Recently a colleague of mine was (who shall remain anonymous) called me up and wanted to ‘pick my brain’ on a few things. They indicated that since they recently started their initial ITSM processes six months ago they (senior leadership) were now in a position to see the fruits of their labour from a metrics standpoint. They currently are using a popular ITSM product which has good reporting capabilities, and have a team which performs the Service Request, Incident, Problem, and Change Management processes. To give even further context they use ‘Incident records’ to track all requests and Incidents and manage them through their priorities. Priority 1 being critical and 5 as a request etc.
So far it sounded as though they had a pretty good start on things, and this is where the question came in.
“While we planned everything out, some of the metrics might not reflect what work is really going on” I was told. They proceeded to inform me that when they went to their VP of IT with the preliminary stats that there was a high degree of confusion on their face. “This can’t be right”, they said abruptly, “We don’t have this many high priority incidents and that they don’t last this long”. “Your reporting tool must be spitting out bad data.

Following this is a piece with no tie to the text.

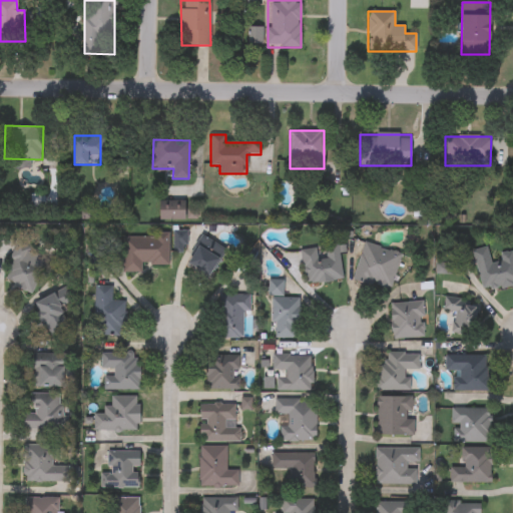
[(185,203),(185,209),(196,209),(196,220),(158,220),(158,203),(185,203)]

Better check it again before I need to send this out to senior leadership.”
While my friend was telling me this I couldn’t help think of that part in A Few Good Men where Jack Nicholson says “you can’t handle the truth”
The question I then posed back to my friend was “What are you trying to gain from your metrics?” In reality we are all reporting on data with the intention that when we review it we are going to identify areas of improvement. At the very least when the senior leadership in this case reviews that numbers it should be a place to start a discussion for improvement possibilities. Despite what the intentions were (or believed to be) when they started with Service Management, they have already grown to a point where they see some room for improvement. In this case they identified that the way that they interact with the business and prioritization of their ‘incidents’ is the first place they need to tweak. My friend went on to mention that the services that they said were critical services maybe are not and as a result should also not impact the way the priority is calculated within the tool. This may also need to be revisited.
My suggestion was to deliver the metrics with a report which illistrates the areas where these numbers may not be an actual representation of what the business wants to accomplish. There really nothing wrong with what we captured as far as information goes, it simply lends itself to telling us where we need to make some adjustments. Gaining this alignment early on will also allow them to allocate the right resources to truly critical issues. Otherwise it would be easy to blame the tool with a miscalculation of the activities going on.
While it would appear that there is no way to produce complete stats the way that was originally envisioned, it will be better to fine tune these things before it further impacts other ITSM processes which rely on the outputs from Incident and Request Fulfilment, as this will ultimately impact their numbers as well. My friend will keep me updated i'm sure, but admits they won’t be able to get that Jack Nicholson bit out of their head when they review it with the VP.